** Opening Entries supplied block **

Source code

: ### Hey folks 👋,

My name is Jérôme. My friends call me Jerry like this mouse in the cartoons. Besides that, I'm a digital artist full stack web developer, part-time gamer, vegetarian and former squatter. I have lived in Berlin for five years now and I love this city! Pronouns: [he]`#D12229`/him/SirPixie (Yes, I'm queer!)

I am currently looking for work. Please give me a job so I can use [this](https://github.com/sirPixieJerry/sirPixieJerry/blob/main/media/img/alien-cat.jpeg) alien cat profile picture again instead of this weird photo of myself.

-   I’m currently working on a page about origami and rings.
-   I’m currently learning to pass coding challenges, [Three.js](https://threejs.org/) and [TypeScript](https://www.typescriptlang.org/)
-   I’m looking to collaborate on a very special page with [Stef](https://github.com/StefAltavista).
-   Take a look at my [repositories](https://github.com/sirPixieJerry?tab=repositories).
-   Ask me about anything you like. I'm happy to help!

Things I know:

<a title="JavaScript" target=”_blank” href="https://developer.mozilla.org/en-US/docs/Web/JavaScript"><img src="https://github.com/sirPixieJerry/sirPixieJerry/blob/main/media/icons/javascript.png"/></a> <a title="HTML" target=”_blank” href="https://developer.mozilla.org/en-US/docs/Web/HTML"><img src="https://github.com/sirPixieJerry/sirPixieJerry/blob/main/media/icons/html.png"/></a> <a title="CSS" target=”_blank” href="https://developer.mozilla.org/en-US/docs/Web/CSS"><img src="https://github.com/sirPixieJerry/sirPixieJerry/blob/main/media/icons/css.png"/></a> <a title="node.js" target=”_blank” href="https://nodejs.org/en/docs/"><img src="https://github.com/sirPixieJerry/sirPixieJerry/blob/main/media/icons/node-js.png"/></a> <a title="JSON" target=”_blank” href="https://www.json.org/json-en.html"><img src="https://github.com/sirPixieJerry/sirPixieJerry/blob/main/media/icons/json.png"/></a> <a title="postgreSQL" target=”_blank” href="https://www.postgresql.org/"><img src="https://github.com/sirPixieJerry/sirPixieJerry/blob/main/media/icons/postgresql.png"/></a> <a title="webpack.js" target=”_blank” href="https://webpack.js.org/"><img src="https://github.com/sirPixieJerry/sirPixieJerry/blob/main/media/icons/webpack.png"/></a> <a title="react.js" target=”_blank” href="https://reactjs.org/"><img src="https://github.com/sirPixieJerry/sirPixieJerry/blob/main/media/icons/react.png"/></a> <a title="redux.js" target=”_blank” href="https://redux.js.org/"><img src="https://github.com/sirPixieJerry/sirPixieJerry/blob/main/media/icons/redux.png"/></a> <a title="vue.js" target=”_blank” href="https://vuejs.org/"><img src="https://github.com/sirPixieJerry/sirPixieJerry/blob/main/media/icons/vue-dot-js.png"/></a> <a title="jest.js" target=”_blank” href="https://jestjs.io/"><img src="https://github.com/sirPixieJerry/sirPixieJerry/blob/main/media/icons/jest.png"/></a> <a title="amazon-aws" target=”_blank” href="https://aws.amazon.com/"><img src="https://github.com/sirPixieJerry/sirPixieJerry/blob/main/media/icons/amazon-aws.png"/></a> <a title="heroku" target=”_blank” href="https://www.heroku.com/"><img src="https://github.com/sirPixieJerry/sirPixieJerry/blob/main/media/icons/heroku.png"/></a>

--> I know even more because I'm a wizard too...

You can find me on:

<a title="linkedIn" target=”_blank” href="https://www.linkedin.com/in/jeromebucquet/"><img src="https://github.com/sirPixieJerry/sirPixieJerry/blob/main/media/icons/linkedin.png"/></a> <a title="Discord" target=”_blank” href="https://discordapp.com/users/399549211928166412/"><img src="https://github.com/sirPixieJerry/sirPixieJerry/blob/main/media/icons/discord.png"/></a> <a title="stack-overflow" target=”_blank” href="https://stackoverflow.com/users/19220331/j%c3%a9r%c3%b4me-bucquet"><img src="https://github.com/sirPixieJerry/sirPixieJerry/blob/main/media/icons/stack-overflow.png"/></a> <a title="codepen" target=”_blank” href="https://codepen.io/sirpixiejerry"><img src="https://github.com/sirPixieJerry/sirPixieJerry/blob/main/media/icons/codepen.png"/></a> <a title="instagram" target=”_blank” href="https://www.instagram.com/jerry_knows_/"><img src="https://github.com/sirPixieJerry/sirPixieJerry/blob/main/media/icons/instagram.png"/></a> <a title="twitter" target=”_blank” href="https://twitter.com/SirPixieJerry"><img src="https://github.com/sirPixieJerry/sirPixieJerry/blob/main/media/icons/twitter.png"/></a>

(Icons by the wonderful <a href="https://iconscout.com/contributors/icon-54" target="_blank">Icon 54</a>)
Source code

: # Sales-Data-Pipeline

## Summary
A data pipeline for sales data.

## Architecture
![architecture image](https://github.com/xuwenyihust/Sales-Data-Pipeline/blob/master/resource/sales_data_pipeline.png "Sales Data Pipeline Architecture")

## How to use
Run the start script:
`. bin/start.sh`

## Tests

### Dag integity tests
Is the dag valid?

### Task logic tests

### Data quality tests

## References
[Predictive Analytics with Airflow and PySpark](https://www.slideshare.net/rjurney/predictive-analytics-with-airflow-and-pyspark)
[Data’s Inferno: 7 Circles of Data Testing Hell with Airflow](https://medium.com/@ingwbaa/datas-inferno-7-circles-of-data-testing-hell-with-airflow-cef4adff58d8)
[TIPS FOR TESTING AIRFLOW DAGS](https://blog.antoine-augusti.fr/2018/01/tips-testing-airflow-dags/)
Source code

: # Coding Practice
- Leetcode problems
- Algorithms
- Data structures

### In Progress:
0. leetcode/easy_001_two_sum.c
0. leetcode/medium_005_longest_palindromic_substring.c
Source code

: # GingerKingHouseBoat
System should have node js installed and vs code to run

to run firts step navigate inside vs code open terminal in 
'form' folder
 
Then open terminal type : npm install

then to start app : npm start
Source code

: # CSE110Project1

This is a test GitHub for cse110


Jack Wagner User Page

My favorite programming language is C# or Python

** Closing Entries supplied block **

◆ Exercise goal
Reproduce every one of the records above verbatim, line for line.

◆ The answer
Source code

: ### Hey folks 👋,

My name is Jérôme. My friends call me Jerry like this mouse in the cartoons. Besides that, I'm a digital artist full stack web developer, part-time gamer, vegetarian and former squatter. I have lived in Berlin for five years now and I love this city! Pronouns: [he]`#D12229`/him/SirPixie (Yes, I'm queer!)

I am currently looking for work. Please give me a job so I can use [this](https://github.com/sirPixieJerry/sirPixieJerry/blob/main/media/img/alien-cat.jpeg) alien cat profile picture again instead of this weird photo of myself.

-   I’m currently working on a page about origami and rings.
-   I’m currently learning to pass coding challenges, [Three.js](https://threejs.org/) and [TypeScript](https://www.typescriptlang.org/)
-   I’m looking to collaborate on a very special page with [Stef](https://github.com/StefAltavista).
-   Take a look at my [repositories](https://github.com/sirPixieJerry?tab=repositories).
-   Ask me about anything you like. I'm happy to help!

Things I know:

<a title="JavaScript" target=”_blank” href="https://developer.mozilla.org/en-US/docs/Web/JavaScript"><img src="https://github.com/sirPixieJerry/sirPixieJerry/blob/main/media/icons/javascript.png"/></a> <a title="HTML" target=”_blank” href="https://developer.mozilla.org/en-US/docs/Web/HTML"><img src="https://github.com/sirPixieJerry/sirPixieJerry/blob/main/media/icons/html.png"/></a> <a title="CSS" target=”_blank” href="https://developer.mozilla.org/en-US/docs/Web/CSS"><img src="https://github.com/sirPixieJerry/sirPixieJerry/blob/main/media/icons/css.png"/></a> <a title="node.js" target=”_blank” href="https://nodejs.org/en/docs/"><img src="https://github.com/sirPixieJerry/sirPixieJerry/blob/main/media/icons/node-js.png"/></a> <a title="JSON" target=”_blank” href="https://www.json.org/json-en.html"><img src="https://github.com/sirPixieJerry/sirPixieJerry/blob/main/media/icons/json.png"/></a> <a title="postgreSQL" target=”_blank” href="https://www.postgresql.org/"><img src="https://github.com/sirPixieJerry/sirPixieJerry/blob/main/media/icons/postgresql.png"/></a> <a title="webpack.js" target=”_blank” href="https://webpack.js.org/"><img src="https://github.com/sirPixieJerry/sirPixieJerry/blob/main/media/icons/webpack.png"/></a> <a title="react.js" target=”_blank” href="https://reactjs.org/"><img src="https://github.com/sirPixieJerry/sirPixieJerry/blob/main/media/icons/react.png"/></a> <a title="redux.js" target=”_blank” href="https://redux.js.org/"><img src="https://github.com/sirPixieJerry/sirPixieJerry/blob/main/media/icons/redux.png"/></a> <a title="vue.js" target=”_blank” href="https://vuejs.org/"><img src="https://github.com/sirPixieJerry/sirPixieJerry/blob/main/media/icons/vue-dot-js.png"/></a> <a title="jest.js" target=”_blank” href="https://jestjs.io/"><img src="https://github.com/sirPixieJerry/sirPixieJerry/blob/main/media/icons/jest.png"/></a> <a title="amazon-aws" target=”_blank” href="https://aws.amazon.com/"><img src="https://github.com/sirPixieJerry/sirPixieJerry/blob/main/media/icons/amazon-aws.png"/></a> <a title="heroku" target=”_blank” href="https://www.heroku.com/"><img src="https://github.com/sirPixieJerry/sirPixieJerry/blob/main/media/icons/heroku.png"/></a>

--> I know even more because I'm a wizard too...

You can find me on:

<a title="linkedIn" target=”_blank” href="https://www.linkedin.com/in/jeromebucquet/"><img src="https://github.com/sirPixieJerry/sirPixieJerry/blob/main/media/icons/linkedin.png"/></a> <a title="Discord" target=”_blank” href="https://discordapp.com/users/399549211928166412/"><img src="https://github.com/sirPixieJerry/sirPixieJerry/blob/main/media/icons/discord.png"/></a> <a title="stack-overflow" target=”_blank” href="https://stackoverflow.com/users/19220331/j%c3%a9r%c3%b4me-bucquet"><img src="https://github.com/sirPixieJerry/sirPixieJerry/blob/main/media/icons/stack-overflow.png"/></a> <a title="codepen" target=”_blank” href="https://codepen.io/sirpixiejerry"><img src="https://github.com/sirPixieJerry/sirPixieJerry/blob/main/media/icons/codepen.png"/></a> <a title="instagram" target=”_blank” href="https://www.instagram.com/jerry_knows_/"><img src="https://github.com/sirPixieJerry/sirPixieJerry/blob/main/media/icons/instagram.png"/></a> <a title="twitter" target=”_blank” href="https://twitter.com/SirPixieJerry"><img src="https://github.com/sirPixieJerry/sirPixieJerry/blob/main/media/icons/twitter.png"/></a>

(Icons by the wonderful <a href="https://iconscout.com/contributors/icon-54" target="_blank">Icon 54</a>)
Source code

: # Sales-Data-Pipeline

## Summary
A data pipeline for sales data.

## Architecture
![architecture image](https://github.com/xuwenyihust/Sales-Data-Pipeline/blob/master/resource/sales_data_pipeline.png "Sales Data Pipeline Architecture")

## How to use
Run the start script:
`. bin/start.sh`

## Tests

### Dag integity tests
Is the dag valid?

### Task logic tests

### Data quality tests

## References
[Predictive Analytics with Airflow and PySpark](https://www.slideshare.net/rjurney/predictive-analytics-with-airflow-and-pyspark)
[Data’s Inferno: 7 Circles of Data Testing Hell with Airflow](https://medium.com/@ingwbaa/datas-inferno-7-circles-of-data-testing-hell-with-airflow-cef4adff58d8)
[TIPS FOR TESTING AIRFLOW DAGS](https://blog.antoine-augusti.fr/2018/01/tips-testing-airflow-dags/)
Source code

: # Coding Practice
- Leetcode problems
- Algorithms
- Data structures

### In Progress:
0. leetcode/easy_001_two_sum.c
0. leetcode/medium_005_longest_palindromic_substring.c
Source code

: # GingerKingHouseBoat
System should have node js installed and vs code to run

to run firts step navigate inside vs code open terminal in 
'form' folder
 
Then open terminal type : npm install

then to start app : npm start
Source code

: # CSE110Project1

This is a test GitHub for cse110


Jack Wagner User Page

My favorite programming language is C# or Python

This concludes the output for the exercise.